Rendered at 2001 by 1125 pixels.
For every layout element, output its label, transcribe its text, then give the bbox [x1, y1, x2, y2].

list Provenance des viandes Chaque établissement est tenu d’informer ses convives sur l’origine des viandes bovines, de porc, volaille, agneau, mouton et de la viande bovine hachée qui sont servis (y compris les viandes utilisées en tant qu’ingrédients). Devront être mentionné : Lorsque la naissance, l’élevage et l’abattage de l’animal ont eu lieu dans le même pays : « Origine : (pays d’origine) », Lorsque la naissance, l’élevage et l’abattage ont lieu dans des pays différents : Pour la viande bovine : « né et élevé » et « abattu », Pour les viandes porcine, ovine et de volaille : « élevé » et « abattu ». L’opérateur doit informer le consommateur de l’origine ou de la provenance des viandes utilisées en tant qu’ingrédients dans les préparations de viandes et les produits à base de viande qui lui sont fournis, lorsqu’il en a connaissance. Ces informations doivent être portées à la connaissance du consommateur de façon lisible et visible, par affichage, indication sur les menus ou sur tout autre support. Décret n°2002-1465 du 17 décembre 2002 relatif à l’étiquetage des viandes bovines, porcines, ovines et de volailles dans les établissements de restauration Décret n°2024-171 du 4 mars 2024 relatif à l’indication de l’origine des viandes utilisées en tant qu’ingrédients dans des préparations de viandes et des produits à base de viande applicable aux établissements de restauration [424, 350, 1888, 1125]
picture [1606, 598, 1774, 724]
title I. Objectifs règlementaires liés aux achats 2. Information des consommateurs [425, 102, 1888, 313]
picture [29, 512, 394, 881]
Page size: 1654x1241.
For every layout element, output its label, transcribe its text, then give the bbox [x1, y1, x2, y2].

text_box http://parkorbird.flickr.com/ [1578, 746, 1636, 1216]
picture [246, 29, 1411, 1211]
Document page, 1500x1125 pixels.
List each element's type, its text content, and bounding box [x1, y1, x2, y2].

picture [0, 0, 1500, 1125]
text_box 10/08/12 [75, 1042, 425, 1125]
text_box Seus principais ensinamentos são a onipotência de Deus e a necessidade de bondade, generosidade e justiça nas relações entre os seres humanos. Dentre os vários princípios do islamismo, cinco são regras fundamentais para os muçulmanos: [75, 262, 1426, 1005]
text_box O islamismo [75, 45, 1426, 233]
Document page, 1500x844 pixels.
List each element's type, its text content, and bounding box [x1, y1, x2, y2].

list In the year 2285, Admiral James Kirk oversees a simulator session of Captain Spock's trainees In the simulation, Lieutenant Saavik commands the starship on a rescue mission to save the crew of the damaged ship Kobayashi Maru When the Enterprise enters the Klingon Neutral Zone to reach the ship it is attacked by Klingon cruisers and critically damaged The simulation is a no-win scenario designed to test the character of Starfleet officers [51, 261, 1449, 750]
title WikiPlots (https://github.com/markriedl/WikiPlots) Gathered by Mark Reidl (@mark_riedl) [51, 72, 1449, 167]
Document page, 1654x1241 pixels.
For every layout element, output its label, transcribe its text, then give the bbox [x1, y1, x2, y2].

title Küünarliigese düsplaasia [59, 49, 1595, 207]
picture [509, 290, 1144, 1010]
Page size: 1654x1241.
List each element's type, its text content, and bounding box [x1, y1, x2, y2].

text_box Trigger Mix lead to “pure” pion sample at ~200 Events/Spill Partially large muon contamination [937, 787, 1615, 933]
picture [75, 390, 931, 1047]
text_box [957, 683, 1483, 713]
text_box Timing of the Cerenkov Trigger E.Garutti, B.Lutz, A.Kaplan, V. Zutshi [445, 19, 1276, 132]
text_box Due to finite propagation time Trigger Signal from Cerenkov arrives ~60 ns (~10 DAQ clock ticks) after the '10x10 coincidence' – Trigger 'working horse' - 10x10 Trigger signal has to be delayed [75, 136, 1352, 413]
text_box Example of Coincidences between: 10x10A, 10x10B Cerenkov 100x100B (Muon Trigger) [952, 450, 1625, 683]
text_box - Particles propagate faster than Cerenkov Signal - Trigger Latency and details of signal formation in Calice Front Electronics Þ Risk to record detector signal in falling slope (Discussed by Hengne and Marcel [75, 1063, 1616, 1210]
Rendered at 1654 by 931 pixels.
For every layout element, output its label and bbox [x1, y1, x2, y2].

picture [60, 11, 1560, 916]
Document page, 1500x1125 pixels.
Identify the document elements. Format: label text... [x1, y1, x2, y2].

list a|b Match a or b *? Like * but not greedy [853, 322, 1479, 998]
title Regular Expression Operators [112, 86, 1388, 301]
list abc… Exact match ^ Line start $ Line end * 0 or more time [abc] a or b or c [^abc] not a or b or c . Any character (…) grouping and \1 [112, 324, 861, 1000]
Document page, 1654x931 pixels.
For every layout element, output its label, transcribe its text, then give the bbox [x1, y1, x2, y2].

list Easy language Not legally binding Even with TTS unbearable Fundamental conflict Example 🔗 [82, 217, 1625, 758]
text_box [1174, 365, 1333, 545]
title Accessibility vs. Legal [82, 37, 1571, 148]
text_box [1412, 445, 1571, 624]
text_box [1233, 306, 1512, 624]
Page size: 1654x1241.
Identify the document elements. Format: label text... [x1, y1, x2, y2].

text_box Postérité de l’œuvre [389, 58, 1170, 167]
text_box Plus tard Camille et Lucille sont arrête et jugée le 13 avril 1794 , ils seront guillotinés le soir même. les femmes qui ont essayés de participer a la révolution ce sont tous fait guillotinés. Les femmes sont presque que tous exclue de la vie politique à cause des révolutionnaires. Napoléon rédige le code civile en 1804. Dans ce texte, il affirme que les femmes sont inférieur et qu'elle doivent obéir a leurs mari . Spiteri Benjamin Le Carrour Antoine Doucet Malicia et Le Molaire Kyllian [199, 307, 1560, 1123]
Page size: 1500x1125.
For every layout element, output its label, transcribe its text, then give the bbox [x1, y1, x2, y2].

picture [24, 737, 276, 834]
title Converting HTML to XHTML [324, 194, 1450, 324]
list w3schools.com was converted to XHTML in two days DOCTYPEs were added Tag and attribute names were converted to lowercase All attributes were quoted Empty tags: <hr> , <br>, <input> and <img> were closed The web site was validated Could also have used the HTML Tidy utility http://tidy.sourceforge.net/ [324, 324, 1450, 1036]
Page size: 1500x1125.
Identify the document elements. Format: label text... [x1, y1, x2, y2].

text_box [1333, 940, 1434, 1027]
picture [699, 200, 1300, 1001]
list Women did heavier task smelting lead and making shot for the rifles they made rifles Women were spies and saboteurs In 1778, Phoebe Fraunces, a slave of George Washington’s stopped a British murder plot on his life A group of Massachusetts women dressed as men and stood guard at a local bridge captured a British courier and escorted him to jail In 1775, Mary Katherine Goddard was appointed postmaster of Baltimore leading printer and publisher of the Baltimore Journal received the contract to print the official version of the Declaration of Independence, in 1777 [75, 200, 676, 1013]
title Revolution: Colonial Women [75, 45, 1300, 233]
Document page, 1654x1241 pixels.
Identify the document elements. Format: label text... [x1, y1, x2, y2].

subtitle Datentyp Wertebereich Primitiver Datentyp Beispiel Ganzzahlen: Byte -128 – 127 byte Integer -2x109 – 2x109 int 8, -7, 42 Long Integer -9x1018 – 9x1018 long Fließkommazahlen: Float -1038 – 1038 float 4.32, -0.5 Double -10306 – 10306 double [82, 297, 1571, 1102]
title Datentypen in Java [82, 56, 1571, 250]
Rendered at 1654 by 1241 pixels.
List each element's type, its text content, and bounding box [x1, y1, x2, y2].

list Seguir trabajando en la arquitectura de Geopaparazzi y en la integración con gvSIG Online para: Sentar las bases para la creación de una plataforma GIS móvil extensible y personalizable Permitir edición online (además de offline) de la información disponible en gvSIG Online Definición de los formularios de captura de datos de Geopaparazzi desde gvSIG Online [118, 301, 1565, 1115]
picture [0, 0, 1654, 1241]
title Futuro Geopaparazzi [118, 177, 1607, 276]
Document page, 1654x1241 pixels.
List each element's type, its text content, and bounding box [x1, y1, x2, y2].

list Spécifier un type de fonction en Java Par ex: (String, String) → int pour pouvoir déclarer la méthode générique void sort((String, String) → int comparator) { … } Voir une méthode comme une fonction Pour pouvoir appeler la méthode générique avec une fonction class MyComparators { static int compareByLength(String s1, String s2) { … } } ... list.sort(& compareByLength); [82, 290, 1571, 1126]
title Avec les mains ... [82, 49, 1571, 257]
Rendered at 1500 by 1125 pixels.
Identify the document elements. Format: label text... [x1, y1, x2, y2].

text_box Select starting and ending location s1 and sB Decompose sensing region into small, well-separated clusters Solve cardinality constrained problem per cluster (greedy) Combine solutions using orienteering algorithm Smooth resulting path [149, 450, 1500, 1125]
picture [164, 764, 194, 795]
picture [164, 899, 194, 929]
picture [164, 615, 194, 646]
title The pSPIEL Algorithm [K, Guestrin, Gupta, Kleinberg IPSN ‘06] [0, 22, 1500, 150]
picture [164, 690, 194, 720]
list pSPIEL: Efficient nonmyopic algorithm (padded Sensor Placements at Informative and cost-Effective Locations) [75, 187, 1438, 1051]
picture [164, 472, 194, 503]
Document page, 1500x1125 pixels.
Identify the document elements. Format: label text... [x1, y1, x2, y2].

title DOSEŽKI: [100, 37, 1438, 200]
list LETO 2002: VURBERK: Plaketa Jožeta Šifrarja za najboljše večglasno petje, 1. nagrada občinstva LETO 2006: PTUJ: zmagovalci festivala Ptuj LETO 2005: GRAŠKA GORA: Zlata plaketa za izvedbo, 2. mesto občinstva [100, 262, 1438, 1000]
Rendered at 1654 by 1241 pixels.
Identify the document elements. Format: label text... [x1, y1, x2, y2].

Aim of the task: Reproduce the lines above verbatim, starting at the line that contains "Rendered at 1654 by 931 pixels." and ending at the line that contains "list abc… Exact", with both of those lines included.

Answer in full:
Rendered at 1654 by 931 pixels.
For every layout element, output its label and bbox [x1, y1, x2, y2].

picture [60, 11, 1560, 916]
Document page, 1500x1125 pixels.
Identify the document elements. Format: label text... [x1, y1, x2, y2].

list a|b Match a or b *? Like * but not greedy [853, 322, 1479, 998]
title Regular Expression Operators [112, 86, 1388, 301]
list abc… Exact match ^ Line start $ Line end * 0 or more time [abc] a or b or c [^abc] not a or b or c . Any character (…) grouping and \1 [112, 324, 861, 1000]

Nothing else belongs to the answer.